Ce conflit armé entre deux nations communistes qui ont célébré au mois d'avril 1978 le troisième anniversaire de leur libération, c'est-à-dire leur victoire sur les impérialistes américains, domine désormais toute la situation dans la péninsule indochinoise.

C'est au mois d'août 1977 que le monde apprend les premiers vrais incidents de la frontière entre le Cambodge et le Viêt-nam. En réalité, ils ont débuté deux ou trois mois auparavant, mais — espoir d'une solution rapide ou souci de ne pas envenimer les choses ? — Hanoi et Phnom Penh paraissent avoir voulu d'abord limiter l'importance des événements. La visite d'inspection du général Giap sur le champ de bataille au mois d'août 1977 lève toute ambiguïté et donne toute la mesure du conflit ; il ne s'agit pas de simples accrochages, mais bien d'une véritable guerre où le vainqueur de Diên Biên Phu, ministre de la Défense, engage plusieurs divisions de la puissante armée vietnamienne.

Avec plus ou moins d'intensité, les combats ne cessent pas jusqu'à la fin de l'année 1977. En décembre, Hanoi lance une offensive de grande envergure et prend pratiquement le contrôle de toute la partie du territoire cambodgien situé à l'est du Mékong. Toutefois, les troupes vietnamiennes, tout en faisant peser leur pression sur Phnom Penh, se gardent de l'occuper.
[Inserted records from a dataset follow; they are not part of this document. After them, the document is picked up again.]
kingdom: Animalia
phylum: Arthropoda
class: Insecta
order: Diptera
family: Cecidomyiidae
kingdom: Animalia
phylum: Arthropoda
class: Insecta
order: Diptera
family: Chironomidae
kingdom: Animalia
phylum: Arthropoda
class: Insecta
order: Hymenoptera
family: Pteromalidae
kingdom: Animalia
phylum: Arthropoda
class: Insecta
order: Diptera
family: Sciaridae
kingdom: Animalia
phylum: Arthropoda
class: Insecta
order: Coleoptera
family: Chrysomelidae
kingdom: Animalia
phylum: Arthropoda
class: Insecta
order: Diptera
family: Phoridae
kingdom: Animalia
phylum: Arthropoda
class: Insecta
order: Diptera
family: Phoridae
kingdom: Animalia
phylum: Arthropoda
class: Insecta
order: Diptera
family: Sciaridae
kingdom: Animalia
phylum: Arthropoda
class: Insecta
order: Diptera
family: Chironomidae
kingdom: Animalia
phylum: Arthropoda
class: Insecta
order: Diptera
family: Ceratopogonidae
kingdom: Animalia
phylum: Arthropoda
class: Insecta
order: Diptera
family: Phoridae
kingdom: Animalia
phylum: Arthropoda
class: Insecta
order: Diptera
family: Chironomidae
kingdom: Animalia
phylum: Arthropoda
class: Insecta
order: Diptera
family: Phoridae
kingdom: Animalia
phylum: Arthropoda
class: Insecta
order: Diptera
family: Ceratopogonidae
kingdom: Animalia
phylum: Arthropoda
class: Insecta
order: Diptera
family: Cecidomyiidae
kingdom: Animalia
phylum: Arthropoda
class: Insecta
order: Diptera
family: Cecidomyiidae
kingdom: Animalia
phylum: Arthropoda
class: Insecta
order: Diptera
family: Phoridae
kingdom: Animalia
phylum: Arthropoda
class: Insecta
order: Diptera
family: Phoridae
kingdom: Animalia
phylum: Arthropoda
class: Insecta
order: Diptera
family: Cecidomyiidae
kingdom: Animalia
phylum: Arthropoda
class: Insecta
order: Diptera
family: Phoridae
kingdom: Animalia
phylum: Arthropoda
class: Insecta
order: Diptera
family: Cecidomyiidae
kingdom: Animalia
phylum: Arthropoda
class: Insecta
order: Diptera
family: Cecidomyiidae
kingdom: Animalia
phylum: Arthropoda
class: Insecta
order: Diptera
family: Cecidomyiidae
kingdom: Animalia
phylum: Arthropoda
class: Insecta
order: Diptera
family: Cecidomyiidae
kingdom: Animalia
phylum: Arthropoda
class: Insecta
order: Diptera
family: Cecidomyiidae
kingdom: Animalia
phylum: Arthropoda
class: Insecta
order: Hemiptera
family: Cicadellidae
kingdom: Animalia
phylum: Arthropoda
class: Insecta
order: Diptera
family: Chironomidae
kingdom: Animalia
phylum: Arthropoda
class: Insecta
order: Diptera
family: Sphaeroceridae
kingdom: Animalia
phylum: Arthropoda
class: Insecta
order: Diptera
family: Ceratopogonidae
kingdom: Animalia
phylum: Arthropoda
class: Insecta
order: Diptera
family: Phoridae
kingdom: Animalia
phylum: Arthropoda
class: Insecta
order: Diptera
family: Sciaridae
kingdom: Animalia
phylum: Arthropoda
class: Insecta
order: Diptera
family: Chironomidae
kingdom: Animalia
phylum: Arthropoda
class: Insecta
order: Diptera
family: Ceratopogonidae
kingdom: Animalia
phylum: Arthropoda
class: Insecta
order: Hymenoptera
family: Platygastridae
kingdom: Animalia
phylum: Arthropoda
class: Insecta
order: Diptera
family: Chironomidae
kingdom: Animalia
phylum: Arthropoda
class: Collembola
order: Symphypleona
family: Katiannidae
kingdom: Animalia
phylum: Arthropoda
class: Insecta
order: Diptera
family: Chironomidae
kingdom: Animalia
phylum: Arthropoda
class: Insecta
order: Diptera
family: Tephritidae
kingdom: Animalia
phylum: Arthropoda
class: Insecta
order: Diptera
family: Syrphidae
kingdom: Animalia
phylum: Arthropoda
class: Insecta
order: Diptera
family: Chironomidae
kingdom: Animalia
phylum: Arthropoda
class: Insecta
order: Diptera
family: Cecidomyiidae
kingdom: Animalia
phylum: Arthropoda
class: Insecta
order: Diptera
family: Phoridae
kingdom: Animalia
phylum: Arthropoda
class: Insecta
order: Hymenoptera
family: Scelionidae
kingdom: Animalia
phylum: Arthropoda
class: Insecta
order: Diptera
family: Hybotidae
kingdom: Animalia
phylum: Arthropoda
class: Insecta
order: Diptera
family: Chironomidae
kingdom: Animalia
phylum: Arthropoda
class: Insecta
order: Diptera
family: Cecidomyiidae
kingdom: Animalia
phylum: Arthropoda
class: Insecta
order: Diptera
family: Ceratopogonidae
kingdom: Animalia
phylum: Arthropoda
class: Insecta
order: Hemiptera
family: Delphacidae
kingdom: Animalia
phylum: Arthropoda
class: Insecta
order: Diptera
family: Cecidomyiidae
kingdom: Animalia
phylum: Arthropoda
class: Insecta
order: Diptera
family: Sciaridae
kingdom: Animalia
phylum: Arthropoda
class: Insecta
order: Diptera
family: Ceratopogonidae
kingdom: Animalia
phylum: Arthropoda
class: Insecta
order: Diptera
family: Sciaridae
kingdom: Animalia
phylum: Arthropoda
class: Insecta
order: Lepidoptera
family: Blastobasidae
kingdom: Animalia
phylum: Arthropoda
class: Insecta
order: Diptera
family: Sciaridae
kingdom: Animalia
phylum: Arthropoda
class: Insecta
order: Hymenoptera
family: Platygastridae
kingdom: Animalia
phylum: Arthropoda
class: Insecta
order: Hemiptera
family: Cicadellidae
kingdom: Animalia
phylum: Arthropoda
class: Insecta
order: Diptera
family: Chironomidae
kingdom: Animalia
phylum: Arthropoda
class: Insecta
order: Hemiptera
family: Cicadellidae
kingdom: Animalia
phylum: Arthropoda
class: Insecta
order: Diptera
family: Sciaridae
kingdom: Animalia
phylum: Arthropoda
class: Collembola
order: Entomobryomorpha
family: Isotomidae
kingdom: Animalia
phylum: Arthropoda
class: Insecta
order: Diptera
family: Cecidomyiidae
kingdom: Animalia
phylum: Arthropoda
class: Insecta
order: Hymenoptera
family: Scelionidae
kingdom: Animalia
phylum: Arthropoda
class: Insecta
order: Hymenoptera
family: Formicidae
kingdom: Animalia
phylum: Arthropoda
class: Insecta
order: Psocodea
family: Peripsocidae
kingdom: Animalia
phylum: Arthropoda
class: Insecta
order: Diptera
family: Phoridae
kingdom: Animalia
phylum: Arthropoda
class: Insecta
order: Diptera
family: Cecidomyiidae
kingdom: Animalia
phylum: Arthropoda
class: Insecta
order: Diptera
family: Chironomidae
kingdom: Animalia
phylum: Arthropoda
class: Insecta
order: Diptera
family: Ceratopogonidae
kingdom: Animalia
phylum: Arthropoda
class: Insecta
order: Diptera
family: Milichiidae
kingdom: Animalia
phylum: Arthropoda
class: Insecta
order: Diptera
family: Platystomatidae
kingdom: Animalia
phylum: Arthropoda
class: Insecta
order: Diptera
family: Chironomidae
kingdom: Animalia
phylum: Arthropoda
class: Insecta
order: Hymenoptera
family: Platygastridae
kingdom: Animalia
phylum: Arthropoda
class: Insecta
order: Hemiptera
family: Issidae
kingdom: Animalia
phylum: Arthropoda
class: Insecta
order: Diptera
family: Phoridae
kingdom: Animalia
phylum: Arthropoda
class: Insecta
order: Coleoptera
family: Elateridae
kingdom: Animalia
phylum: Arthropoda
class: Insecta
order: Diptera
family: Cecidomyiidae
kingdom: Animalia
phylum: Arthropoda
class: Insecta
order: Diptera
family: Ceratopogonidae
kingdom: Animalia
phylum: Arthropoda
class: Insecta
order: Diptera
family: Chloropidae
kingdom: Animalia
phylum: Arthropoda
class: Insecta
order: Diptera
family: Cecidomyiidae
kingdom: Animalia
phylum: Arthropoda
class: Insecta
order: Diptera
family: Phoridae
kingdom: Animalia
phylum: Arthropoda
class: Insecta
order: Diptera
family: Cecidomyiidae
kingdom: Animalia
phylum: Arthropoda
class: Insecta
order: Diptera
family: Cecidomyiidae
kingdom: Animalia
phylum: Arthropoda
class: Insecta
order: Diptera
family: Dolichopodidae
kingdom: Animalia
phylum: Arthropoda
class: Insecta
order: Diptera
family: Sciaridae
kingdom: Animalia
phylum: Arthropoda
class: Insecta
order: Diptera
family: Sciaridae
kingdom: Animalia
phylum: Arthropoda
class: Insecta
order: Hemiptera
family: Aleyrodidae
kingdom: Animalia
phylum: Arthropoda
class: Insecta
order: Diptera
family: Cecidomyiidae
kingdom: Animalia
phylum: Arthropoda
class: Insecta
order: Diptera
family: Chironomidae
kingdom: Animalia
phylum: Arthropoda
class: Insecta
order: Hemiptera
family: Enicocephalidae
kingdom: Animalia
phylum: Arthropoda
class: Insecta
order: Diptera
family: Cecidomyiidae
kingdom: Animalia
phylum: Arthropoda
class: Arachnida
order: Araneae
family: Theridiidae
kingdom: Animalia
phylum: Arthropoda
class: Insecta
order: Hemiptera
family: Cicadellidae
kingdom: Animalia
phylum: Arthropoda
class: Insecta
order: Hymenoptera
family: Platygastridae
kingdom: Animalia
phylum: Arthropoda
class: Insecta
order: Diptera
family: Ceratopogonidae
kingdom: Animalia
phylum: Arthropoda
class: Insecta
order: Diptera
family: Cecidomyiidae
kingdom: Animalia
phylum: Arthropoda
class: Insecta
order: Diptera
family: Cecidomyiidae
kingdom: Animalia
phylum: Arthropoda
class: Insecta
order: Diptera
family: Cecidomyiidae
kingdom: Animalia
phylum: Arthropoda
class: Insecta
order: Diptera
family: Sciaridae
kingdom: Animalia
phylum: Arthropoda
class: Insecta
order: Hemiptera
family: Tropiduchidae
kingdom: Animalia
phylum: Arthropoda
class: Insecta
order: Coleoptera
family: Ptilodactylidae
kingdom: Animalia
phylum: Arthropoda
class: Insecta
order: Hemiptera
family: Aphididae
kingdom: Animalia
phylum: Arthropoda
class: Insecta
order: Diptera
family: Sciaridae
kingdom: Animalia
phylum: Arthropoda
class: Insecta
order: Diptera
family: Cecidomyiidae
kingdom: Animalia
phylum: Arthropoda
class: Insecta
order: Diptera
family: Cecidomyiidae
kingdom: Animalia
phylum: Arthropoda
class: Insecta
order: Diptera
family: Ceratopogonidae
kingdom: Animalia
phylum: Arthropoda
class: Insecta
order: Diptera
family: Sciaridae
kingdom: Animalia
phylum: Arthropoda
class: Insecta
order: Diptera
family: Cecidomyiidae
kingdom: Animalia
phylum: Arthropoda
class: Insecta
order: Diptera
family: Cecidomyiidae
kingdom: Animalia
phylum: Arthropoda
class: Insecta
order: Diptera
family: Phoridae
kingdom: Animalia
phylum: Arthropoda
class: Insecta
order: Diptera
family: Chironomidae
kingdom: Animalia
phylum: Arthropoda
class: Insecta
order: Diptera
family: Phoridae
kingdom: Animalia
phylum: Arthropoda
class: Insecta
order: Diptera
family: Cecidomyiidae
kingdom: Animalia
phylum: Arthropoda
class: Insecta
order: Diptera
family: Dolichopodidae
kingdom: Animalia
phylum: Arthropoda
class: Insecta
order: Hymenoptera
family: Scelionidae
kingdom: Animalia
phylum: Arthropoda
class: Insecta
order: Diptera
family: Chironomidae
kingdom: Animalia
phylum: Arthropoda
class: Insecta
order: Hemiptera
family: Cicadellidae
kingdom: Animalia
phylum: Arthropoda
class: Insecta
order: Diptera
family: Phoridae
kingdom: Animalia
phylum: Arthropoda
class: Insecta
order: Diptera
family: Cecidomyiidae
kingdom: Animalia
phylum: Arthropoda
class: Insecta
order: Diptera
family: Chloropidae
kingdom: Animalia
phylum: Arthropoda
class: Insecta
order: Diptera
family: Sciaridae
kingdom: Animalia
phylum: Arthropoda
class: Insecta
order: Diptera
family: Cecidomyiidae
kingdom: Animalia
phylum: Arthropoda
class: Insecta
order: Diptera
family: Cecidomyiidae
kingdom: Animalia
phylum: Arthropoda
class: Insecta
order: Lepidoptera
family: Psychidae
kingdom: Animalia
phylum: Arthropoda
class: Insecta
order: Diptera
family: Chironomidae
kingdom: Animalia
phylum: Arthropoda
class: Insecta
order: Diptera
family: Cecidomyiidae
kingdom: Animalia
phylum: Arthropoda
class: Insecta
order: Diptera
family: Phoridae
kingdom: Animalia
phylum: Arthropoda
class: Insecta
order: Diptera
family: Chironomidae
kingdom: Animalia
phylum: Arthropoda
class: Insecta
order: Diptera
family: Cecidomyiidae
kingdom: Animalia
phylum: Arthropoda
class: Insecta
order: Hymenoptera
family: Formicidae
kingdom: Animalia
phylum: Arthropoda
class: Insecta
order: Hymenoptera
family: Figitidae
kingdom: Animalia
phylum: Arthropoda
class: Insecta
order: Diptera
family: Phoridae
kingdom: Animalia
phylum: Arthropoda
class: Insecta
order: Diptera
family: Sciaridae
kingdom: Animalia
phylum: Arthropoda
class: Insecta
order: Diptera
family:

C'en est trop pour les Cambodgiens qui, le 31 décembre 1977, annoncent la « rupture temporaire » de leurs relations diplomatiques avec les Vietnamiens et les accusent de vouloir renverser le régime de Phnom Penh pour « intégrer le Cambodge dans une fédération indochinoise dominée par Hanoi ». Accusations rejetées par leurs adversaires, qui, à leur tour, dénoncent les raids commis par les troupes khmères sur des villages frontaliers et les atrocités dont elles se sont rendues coupables.

À partir de ce moment, et en dépit de combats sporadiques qui s'intensifient à la fin de juin 1978, la situation est quasiment figée. Les Vietnamiens maintiennent leurs forces sur le territoire cambodgien. Phnom Penh refuse, en février 1978, des propositions de compromis faites par Hanoi et néglige de répondre à un projet de règlement négocié qui serait garanti par l'ONU et les non-alignés, et fixerait définitivement une frontière contestée.

Tels sont les faits — apparemment simples. Les raisons et les enjeux de cette guerre fratricide le sont moins. Car, à l'évidence, les problèmes de frontière, même s'ils ne laissent indifférents aucun des deux partenaires, sont davantage le prétexte que la cause de leur affrontement. En réalité, le conflit se déroule à plusieurs niveaux qui ne cessent d'interférer.

Histoire

La guerre de libération menée par les communistes indochinois a masqué l'antagonisme quasi séculaire qui oppose les Khmers aux Vietnamiens. Les premiers se sont toujours méfiés des seconds dont ils craignent l'expansionnisme et qu'ils soupçonnent en permanence de vouloir les absorber. Déjà dans les années 60, quand le prince Sihanouk régnait sur un Cambodge neutraliste, les incidents n'avaient pas manqué.

Le traité de coopération signé le 18 juillet 1977 entre le Viêt-nam et le Laos et liant les deux pays pour vingt-cinq ans est apparu aux Cambodgiens comme un signe de cette « marche vers l'Ouest » de son puissant voisin. Phnom Penh a manifestement craint d'être pris dans un étau dont il ne pourrait plus s'échapper. Crainte renforcée par la disproportion des forces militaires en présence (l'armée vietnamienne, bien entraînée et aguerrie par 30 ans de combats, compte 1 million d'hommes) et des populations (8 millions d'habitants au Cambodge contre 43 millions au Viêt-nam).

Idéologie

Sans doute Vietnamiens et Cambodgiens se réclament-ils du marxisme-léninisme. Il n'empêche, les voies suivies par les uns et les autres restent différentes, notamment depuis 1975. Les méthodes radicales (déportation, travail forcé, conditionnement physique et intellectuel) utilisées par les dirigeants khmers pour purger le peuple de tous les miasmes du capitalisme n'ont jamais été approuvées par les Vietnamiens. En privé, ces derniers ont même souvent dénoncé ces pratiques, allant parfois jusqu'à accuser leurs voisins de « folie ».